The explanation for the mayhem is presented is a series of flashbacks early on, dating between 1970 and the nineties, where we’re shown the unhappy life of a boy who once lived in the house and was institutionalized after killing his mother and stepfather and injuring his younger sister (who also happened to be his daughter, more’s the shame) by stabbing out one of her eyes. We’re also shown that fellow escaping his confinement on Christmas Eve—but only, unless the picture is toying with chronology, after the violence has started up at the house where he’s headed.

As for the sorority girls themselves, some have blonde hair and others dark, but none of them appear, despite their university education, to have brains. They spend most of their time alternately bickering and putting themselves into isolated situations in which to be easily picked off. Writer-director Morgan is unable to generate any suspense via the endless stalking through hallways and snowbound yards, and the periodic would-be shocks—complete with plastic bags over heads, gouging, and ample spurts of blood—fail utterly to be frightening. It’s all incredibly rote and remarkably dull. And the protracted revelation of the perpetrator, as well as a ridiculous series of climaxes both at the house and later in a hospital, seem to go on forever, despite the fact that the whole thing lasts barely eighty minutes.

The only way in which “Black Christmas” succeeds is on the technical level—not because it’s remotely attractive to look at, but because its chintzy production (complete with outdoor scenes featuring obviously phony snow and characters whose breath never shows though the temperature is purportedly sub-freezing) and bland cinematography actually make it feel like a shabby B-movie from the 1970s, which—one hopes—was the intention. The music score is equally nondescript, and if he were alive Tchaikovsky would have grounds of complaint at the overuse of his “Nutcracker” music, which recurs often enough to drive anybody mad.
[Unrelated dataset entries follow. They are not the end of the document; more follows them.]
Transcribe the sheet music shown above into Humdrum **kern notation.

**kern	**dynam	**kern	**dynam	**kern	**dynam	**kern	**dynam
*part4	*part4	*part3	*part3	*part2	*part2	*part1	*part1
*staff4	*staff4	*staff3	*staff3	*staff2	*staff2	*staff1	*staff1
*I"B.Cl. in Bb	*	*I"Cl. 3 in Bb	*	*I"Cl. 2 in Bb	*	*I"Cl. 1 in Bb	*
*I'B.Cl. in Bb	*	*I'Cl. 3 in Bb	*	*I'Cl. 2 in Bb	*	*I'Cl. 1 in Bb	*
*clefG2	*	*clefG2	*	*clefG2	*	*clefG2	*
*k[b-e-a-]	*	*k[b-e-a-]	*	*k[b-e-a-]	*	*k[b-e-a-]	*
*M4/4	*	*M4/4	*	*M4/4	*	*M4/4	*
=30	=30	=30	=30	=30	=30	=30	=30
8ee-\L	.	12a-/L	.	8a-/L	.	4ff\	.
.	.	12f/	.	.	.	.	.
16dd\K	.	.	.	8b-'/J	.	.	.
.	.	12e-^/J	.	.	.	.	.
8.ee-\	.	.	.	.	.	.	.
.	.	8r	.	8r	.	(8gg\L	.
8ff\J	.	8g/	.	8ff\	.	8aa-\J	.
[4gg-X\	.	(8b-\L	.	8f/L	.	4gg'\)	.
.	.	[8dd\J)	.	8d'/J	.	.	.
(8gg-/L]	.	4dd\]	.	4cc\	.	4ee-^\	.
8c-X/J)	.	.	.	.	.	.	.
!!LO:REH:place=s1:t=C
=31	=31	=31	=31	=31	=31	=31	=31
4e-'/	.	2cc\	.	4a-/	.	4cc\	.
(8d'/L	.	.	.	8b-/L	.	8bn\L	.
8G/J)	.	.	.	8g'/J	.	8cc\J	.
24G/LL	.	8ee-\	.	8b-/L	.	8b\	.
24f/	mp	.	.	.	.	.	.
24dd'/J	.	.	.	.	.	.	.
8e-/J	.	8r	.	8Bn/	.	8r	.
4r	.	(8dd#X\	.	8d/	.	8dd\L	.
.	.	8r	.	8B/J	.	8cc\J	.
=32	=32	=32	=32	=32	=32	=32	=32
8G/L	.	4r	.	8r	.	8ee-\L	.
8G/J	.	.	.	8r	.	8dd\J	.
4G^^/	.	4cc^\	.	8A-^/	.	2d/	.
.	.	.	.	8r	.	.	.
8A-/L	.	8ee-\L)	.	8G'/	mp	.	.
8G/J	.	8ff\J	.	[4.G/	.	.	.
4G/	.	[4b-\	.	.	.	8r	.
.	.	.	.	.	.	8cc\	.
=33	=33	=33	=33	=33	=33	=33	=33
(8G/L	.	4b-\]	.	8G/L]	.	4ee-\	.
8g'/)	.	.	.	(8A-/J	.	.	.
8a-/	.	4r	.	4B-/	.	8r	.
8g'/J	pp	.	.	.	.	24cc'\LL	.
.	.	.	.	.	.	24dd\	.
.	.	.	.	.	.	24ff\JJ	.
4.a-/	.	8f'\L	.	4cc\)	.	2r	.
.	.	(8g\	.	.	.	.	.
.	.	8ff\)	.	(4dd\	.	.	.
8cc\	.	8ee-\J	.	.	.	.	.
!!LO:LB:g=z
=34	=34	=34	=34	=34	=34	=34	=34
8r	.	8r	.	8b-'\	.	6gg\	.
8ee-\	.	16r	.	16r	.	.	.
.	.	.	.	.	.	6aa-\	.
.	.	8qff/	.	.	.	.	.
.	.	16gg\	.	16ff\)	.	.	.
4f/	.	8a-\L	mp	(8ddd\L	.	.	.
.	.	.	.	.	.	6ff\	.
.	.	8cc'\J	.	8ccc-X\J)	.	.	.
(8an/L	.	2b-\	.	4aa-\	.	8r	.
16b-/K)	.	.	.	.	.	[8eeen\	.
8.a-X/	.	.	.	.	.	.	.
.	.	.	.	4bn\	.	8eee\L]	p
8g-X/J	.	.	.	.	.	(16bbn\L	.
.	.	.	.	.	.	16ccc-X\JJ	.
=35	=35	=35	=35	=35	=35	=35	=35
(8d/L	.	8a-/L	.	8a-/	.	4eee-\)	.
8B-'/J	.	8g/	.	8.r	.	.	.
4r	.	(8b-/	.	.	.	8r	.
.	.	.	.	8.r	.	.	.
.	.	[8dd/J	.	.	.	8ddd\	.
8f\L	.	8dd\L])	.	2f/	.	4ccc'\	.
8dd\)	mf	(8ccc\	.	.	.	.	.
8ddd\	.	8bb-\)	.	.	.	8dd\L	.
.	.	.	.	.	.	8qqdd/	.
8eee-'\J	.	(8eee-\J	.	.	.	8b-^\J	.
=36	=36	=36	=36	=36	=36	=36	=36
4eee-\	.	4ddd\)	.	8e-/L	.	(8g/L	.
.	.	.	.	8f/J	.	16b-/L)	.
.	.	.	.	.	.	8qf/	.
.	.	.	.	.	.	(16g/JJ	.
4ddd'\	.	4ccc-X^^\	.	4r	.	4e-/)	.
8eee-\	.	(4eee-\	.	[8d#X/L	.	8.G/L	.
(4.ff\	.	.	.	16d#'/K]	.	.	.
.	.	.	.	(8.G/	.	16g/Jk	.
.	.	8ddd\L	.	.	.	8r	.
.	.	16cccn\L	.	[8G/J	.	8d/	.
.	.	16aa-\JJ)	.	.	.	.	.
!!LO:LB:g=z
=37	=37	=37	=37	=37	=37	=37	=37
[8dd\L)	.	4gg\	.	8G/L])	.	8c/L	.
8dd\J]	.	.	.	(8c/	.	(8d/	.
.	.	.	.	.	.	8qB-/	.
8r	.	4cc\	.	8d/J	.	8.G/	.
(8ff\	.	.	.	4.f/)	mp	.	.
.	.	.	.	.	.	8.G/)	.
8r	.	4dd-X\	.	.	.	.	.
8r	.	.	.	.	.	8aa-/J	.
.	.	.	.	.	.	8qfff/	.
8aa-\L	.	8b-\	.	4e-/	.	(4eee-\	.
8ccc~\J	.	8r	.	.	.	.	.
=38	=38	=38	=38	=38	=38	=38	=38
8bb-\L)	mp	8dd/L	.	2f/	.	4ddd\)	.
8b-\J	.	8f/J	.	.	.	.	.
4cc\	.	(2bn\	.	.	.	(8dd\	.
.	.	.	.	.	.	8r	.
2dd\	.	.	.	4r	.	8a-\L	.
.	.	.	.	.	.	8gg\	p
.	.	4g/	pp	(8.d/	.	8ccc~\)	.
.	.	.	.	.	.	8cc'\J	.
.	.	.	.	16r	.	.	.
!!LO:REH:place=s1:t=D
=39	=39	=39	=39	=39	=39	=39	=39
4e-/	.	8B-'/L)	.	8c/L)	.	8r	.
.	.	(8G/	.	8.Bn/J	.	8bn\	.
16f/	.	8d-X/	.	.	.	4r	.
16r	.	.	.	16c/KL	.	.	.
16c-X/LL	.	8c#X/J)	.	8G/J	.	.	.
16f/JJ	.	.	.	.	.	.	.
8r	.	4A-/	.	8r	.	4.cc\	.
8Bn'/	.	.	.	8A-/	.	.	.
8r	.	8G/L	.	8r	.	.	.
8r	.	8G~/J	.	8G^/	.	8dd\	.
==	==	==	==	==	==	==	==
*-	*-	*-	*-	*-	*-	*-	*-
It’s hard to believe, but this remake is even worse that the recent resurrection of “When a Stranger Calls,” which at least boasted an imaginative—if thoroughly impractical—physical design. It’s dank, stupid and—the most unpardonable of sins—extraordinarily tedious. And the acting is terrible across the board, though Karin Konoval, as the psycho’s evil-tempered mother, surely takes the holiday fruitcake; one would hope that her over-the-top, “Baby Jane”-style shtick was intended to be funny, but such seems not to be the case.
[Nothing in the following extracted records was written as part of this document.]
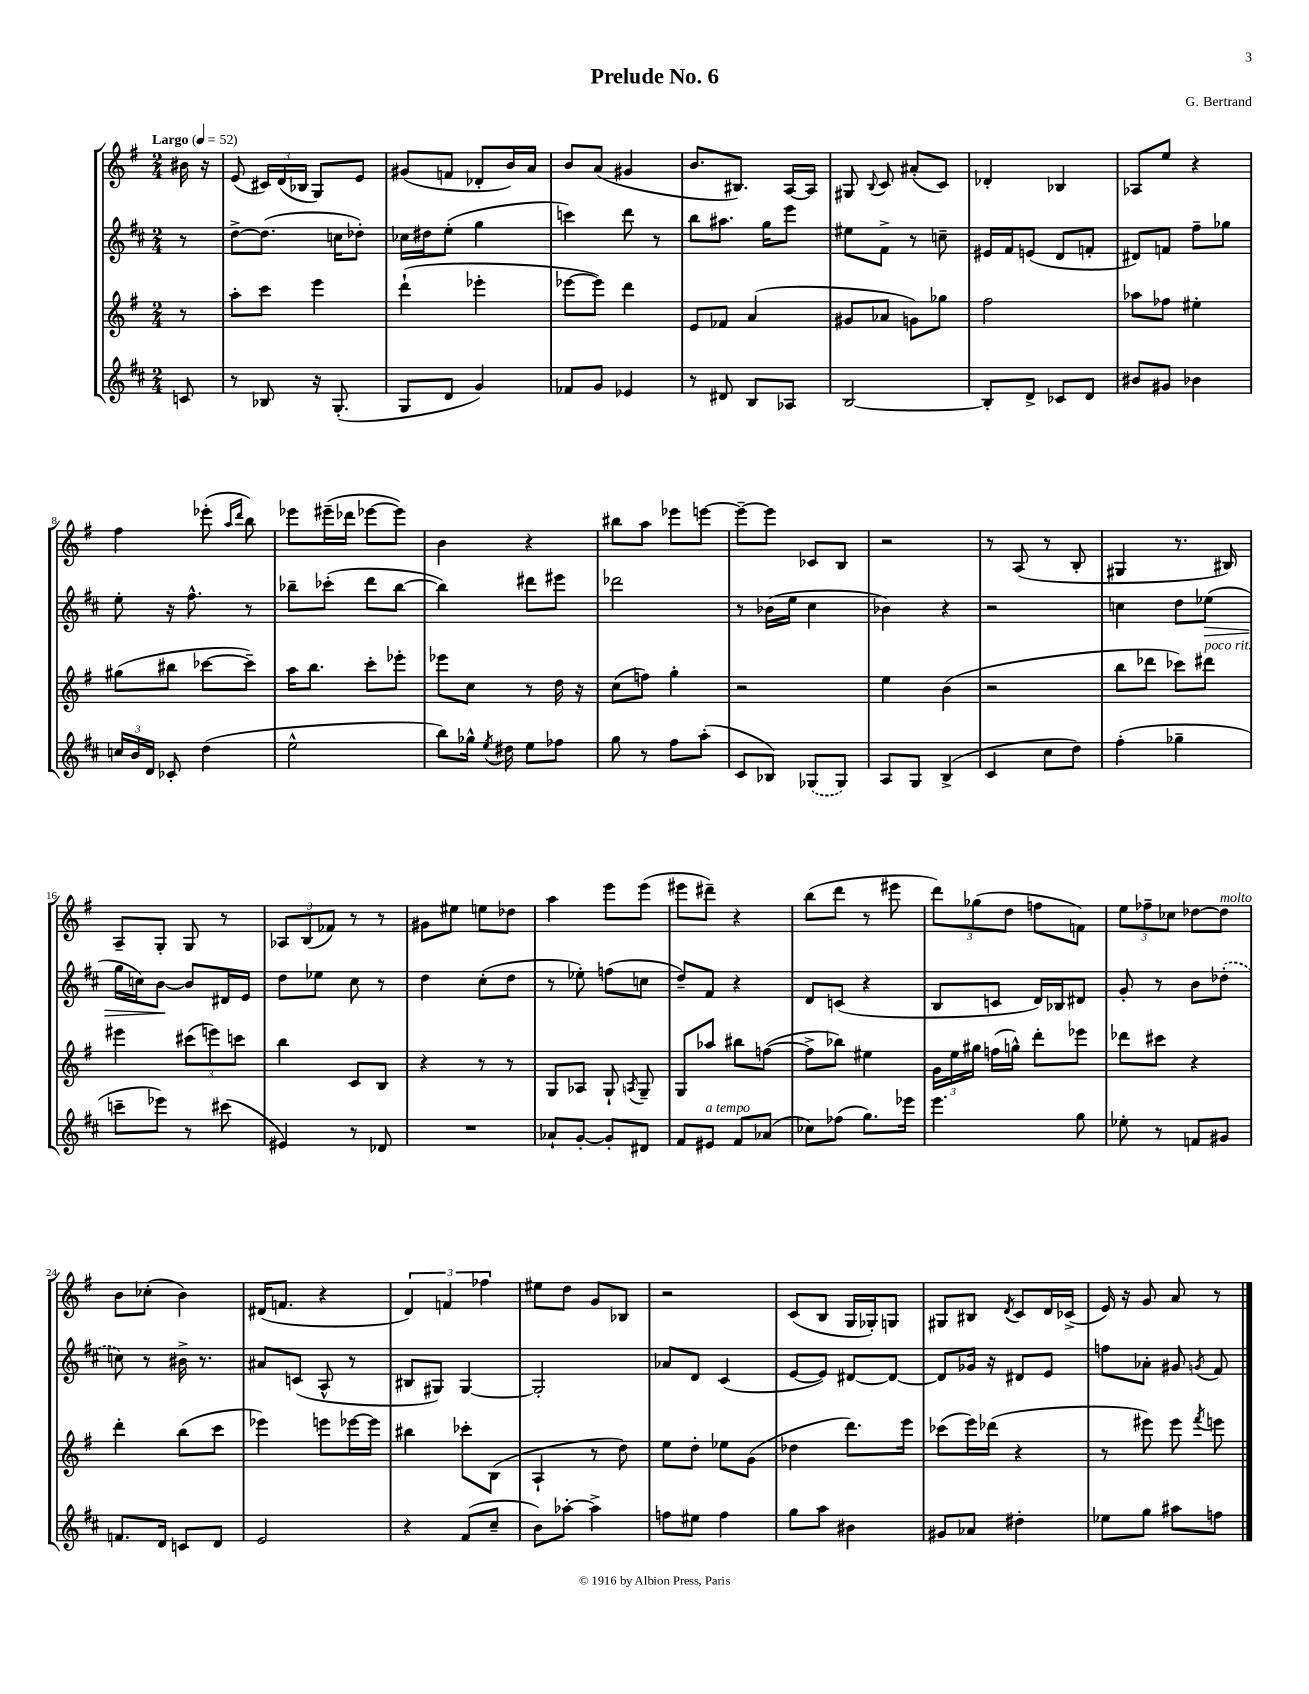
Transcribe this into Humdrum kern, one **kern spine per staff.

**kern	**kern	**kern	**dynam	**kern
*part4	*part3	*part2	*part2	*part1
*staff4	*staff3	*staff2	*staff2	*staff1
*clefG2	*clefG2	*clefG2	*	*clefG2
*k[f#c#]	*k[f#]	*k[f#c#]	*	*k[f#]
*M2/4	*M2/4	*M2/4	*	*M2/4
*MM52	*MM52	*MM52	*	*MM52
=	=	=	=	=
!	!	!	!	!LO:TX:a:B:t=Largo
8cn/	8r	8r	.	16b#X\
.	.	.	.	16r
=1	=1	=1	=1	=1
8r	8aa'\L	[8dd^\L	.	(8e/
8B-X/	8ccc\J	(8.dd\J]	.	24c#X/LL)
.	.	.	.	(24d/
.	.	.	.	24B-X/JJ
16r	4eee\	.	.	8G/L)
(8.G'/	.	16ccn\KL	.	.
.	.	8dd-X'\J)	.	8e/J
=2	=2	=2	=2	=2
8G/L	(4ddd`\	16cc-X\LL	.	(8g#X/L
.	.	16dd#X\J	.	.
8d/J	.	(8ee'\J	.	8fn/J
4g/)	4eee-X'\	4gg\	.	8d-X'/L
.	.	.	.	16b/L)
.	.	.	.	16a/JJ
=3	=3	=3	=3	=3
8f-X/L	[8eee-X\L	4cccn\)	.	8b/L
8g/J	8eee-\J])	.	.	(8a/J
4e-X/	4ddd\	8ddd\	.	4g#X/
.	.	8r	.	.
=4	=4	=4	=4	=4
8r	8e/L	8bb\L	.	8.b/L
8d#X/	8f-X/J	8.aa#X\J	.	.
.	.	.	.	8.B#X/J)
8B/L	(4a/	.	.	.
.	.	16gg\KL	.	.
8A-X/J	.	8eee\J	.	[16A/LL
.	.	.	.	16A/JJ]
=5	=5	=5	=5	=5
[2B/	8g#X/L	8ee#X\L	.	8G#X/
.	.	.	.	8qqB/
.	8a-X/J	8f#^\J	.	8c/
.	8gn\L)	8r	.	(8a#X'/L
.	8gg-X\J	8ccn~\	.	8c/J)
=6	=6	=6	=6	=6
8B'/L]	2ff#\	16e#X/LL	.	4d-X'/
.	.	16f#/J	.	.
8d^/J	.	(8en/J	.	.
8c-X/L	.	8d/L	.	4B-X/
8d/J	.	8fn'/J	.	.
=7	=7	=7	=7	=7
8b#X/L	8aa-X\L	8d#X/L)	.	8A-X/L
8g#X/J	8ff-X\J	8fn/J	.	8ee/J
4b-X\	4ee#X'\	8ff#~\L	.	4r
.	.	8gg-X\J	.	.
!!LO:LB:g=z
=8	=8	=8	=8	=8
24ccn/LL	(8gg#X\L	8ee'\	.	4ff#\
24b/	.	.	.	.
24d/JJ	.	.	.	.
8c-X'/	8bb#X\J	16r	.	.
.	.	8.ff#^^\	.	.
(4dd\	[8ccc-X\L	.	.	(8eee-X'\
.	.	.	.	16qqaa/LL
.	.	.	.	16qqddd/JJ
.	8ccc-~\J])	8r	.	8bb\)
=9	=9	=9	=9	=9
2ee^^\	16aa\KL	8bb-X~\L	.	8eee-X\L
.	8.bb\J	.	.	.
.	.	(8ccc-X'\J	.	(16eee#X~\L
.	.	.	.	16ddd-X\JJ
.	8ccc'\L	8ddd\L	.	[8eee-X\L
.	8eee-X'\J	[8bb-\J	.	8eee-\J])
=10	=10	=10	=10	=10
8bb\L)	8eee-X\L	4bb-\])	.	4b\
16gg-X^^\Jk	8cc\J	.	.	.
8qee/	.	.	.	.
16dd#X\	.	.	.	.
8ee\L	8r	8ddd#X\L	.	4r
8ff-X\J	16dd\	8eee#X\J	.	.
.	16r	.	.	.
=11	=11	=11	=11	=11
8gg\	(8cc\L	2ddd-X\	.	8bb#X\L
8r	8ffn\J)	.	.	8aa\J
8ff#\L	4gg'\	.	.	8eee-X\L
(8aa'\J	.	.	.	[8eeen\J
=12	=12	=12	=12	=12
8c#/L	2r	8r	.	8eee~\L_
8B-X/J)	.	(16b-X\LL	.	8eee\J]
.	.	16ee\JJ	.	.
(8G-X/L	.	4cc#\	.	8c-X/L
8G-/J)	.	.	.	8B/J
=13	=13	=13	=13	=13
8A/L	4ee\	4b-X\)	.	2r
8G/J	.	.	.	.
(4B^/	(4b\	4r	.	.
=14	=14	=14	=14	=14
4c#/	2r	2r	.	8r
.	.	.	.	(8A/
8cc#\L	.	.	.	8r
8dd\J)	.	.	.	8B'/
=15	=15	=15	=15	=15
(4ff#'\	8bb\L	4ccn\	.	4G#X/
.	8ddd-X\J	.	.	.
4gg-X~\	8ccc-X\L)	8dd\L	.	8.r
!	!LO:TX:a:i:t=poco rit.	!	!	!
!	!	!	!LO:HP:b	!
.	8ddd#X\J	(8ee-X\J	>	.
.	.	.	.	16B#X/)
!!LO:LB:g=z
=16	=16	=16	=16	=16
8cccn~\L	4eee#X\	16gg\LL	.	8A~/L
.	.	16ccn\J)	.	.
8eee-X\J)	.	[8b\J	.	8G'/J
8r	(12ccc#X\L	8b/L]	]	8G/
.	12eeen\)	.	.	.
(8ccc#X\	.	16d#X/L	.	8r
.	12cccn\J	.	.	.
.	.	16e/JJ	.	.
=17	=17	=17	=17	=17
4e#X/)	4bb\	8dd\L	.	12A-X/L
.	.	.	.	(12B/
.	.	8ee-X\J	.	.
.	.	.	.	12f-X/J)
8r	8c/L	8cc#\	.	8r
8d-X/	8B/J	8r	.	8r
=18	=18	=18	=18	=18
2r	4r	4dd\	.	8g#X\L
.	.	.	.	8ee#X\J
.	8r	(8cc#'\L	.	8een\L
.	8r	8dd\J	.	8dd-X\J
=19	=19	=19	=19	=19
8a-X`/L	8G/L	8r	.	4aa\
[8g'/J	8A-X/J	8ee-X'\)	.	.
8g'/L]	8G`/	(8ffn\L	.	8eee\L
.	8qAn/	.	.	.
8d#X/J	8G~/	8ccn\J	.	(8eee\J
=20	=20	=20	=20	=20
8f#/L	8G/L	8dd~/L)	.	8eee#X\L
!LO:TX:a:i:t=a tempo	!	!	!	!
8e#X/J	8aa-X/J	8f#/J	.	8ddd#X~\J)
8f#/L	8bb#X\L	4r	.	4r
(8a-X/J	([8ffn\J	.	.	.
=21	=21	=21	=21	=21
8cc-X\L)	8ff^\L]	8d/L	.	(8bb\L
(8ff-X\J	8bb-X\J)	(8cn/J	.	8ddd\J
8.gg\L)	4ee#X\	4r	.	8r
.	.	.	.	8eee#X\
16eee-X\Jk	.	.	.	.
=22	=22	=22	=22	=22
4.eee\	24g\LL	8B/L	.	12ddd\L)
.	24ee\	.	.	.
.	24gg#X\JJ	.	.	(12gg-X\
.	(16ffn\LL	8cn/J	.	.
.	.	.	.	12dd\J
.	16ggn^^\JJ)	.	.	.
.	8ddd'\L	16d/LL)	.	8ffn\L
.	.	16B-X/J	.	.
8gg\	8eee-X\J	8d#X/J	.	8fn\J)
=23	=23	=23	=23	=23
8ee-X'\	8ddd-X\L	8g'/	.	12ee\L
.	.	.	.	12ff-X~\
8r	8ccc#X\J	8r	.	.
.	.	.	.	12cc-X\J
8fn/L	4r	8b\L	.	[8dd-X\L
!	!	!	!	!LO:TX:a:i:t=molto
8g#X/J	.	(8dd-X'\J	.	8dd-\J]
!!LO:LB:g=z
=24	=24	=24	=24	=24
8.fn/L	4ddd'\	8ccn\)	.	8b\L
.	.	8r	.	(8cc-X'\J
16d/Jk	.	.	.	.
8cn/L	(8bb\L	16b#X^\	.	4b\)
.	.	8.r	.	.
8d/J	8ccc\J	.	.	.
=25	=25	=25	=25	=25
2e/	4eee-X\)	8a#X/L	.	(16d#X/KL
.	.	.	.	8.fn/J
.	.	(8cn/J	.	.
.	8eeen\L	8A^^/	.	4r
.	[16eee-X\L	8r	.	.
.	16eee-\JJ]	.	.	.
=26	=26	=26	=26	=26
4r	4bb#X\	8B#X/L	.	6d/)
.	.	8G#X/J)	.	.
.	.	.	.	6fn/
(8f#/L	8ccc-X'\L	[4G#/	.	.
.	.	.	.	6ff-X\
8cc#~/J	(8B\J	.	.	.
=27	=27	=27	=27	=27
8b\L)	4A`/	2G#'/]	.	8ee#X\L
[8aa-X'\J	.	.	.	8dd\J
4aa-^\]	8r	.	.	8g/L
.	8dd\)	.	.	8B-X/J
=28	=28	=28	=28	=28
8ffn\L	8ee\L	8a-X/L	.	2r
8ee#X\J	8dd'\J	8d/J	.	.
4ff\	8ee-X\L	(4c#/	.	.
.	(8g\J	.	.	.
=29	=29	=29	=29	=29
8gg\L	4dd-X\	[8e/L	.	(8c/L
8aa\J	.	8e/J])	.	8B/J
4b#X\	8.ddd\L)	[8d#X/L	.	16G/LL
.	.	.	.	16G-X'/J)
.	.	8d#/J_	.	8Gn/J
.	16eee\Jk	.	.	.
=30	=30	=30	=30	=30
8g#X/L	(8ccc-X\L	8d#/L]	.	8G#X/L
8a-X/J	16eee\L)	16g-X/Jk	.	8B#X/J
.	(16ddd-X\JJ	16r	.	.
.	.	.	.	8qd/
4dd#X'\	4r	8d#X/L	.	8c/L
.	.	8e/J	.	16d/L
.	.	.	.	(16c-X^/JJ
=31	=31	=31	=31	=31
8ee-X\L	8r	8ffn\L	.	16e/)
.	.	.	.	16r
8gg\J	8eee#X\)	8a-X'\J	.	8g/
8aa#X\L	8eee#\	8g#X/	.	8a/
.	8qfff#/	8qgn/	.	.
8ffn\J	8eeen\	8f#/	.	8r
==	==	==	==	==
*-	*-	*-	*-	*-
One point of historical interest: Andrea Martin, of “SCTV” fame, was one of the sorority girls in the 1974 version of “Black Christmas,” and she reappears in this one, though she’s graduated to the role of house mother Mrs. Mac (originally played by Marian Waldman). One might once have said that it’s always good to see her again, but after this that’s no longer the case. And although you might be fooled into thinking that Margot Kidder, who was also in the original, plays Leigh, that older sister who shows up in the middle of the night, it’s actually not her, but a lookalike named Kristen Clarke.

At least Margot dodged the bullet. You should, too.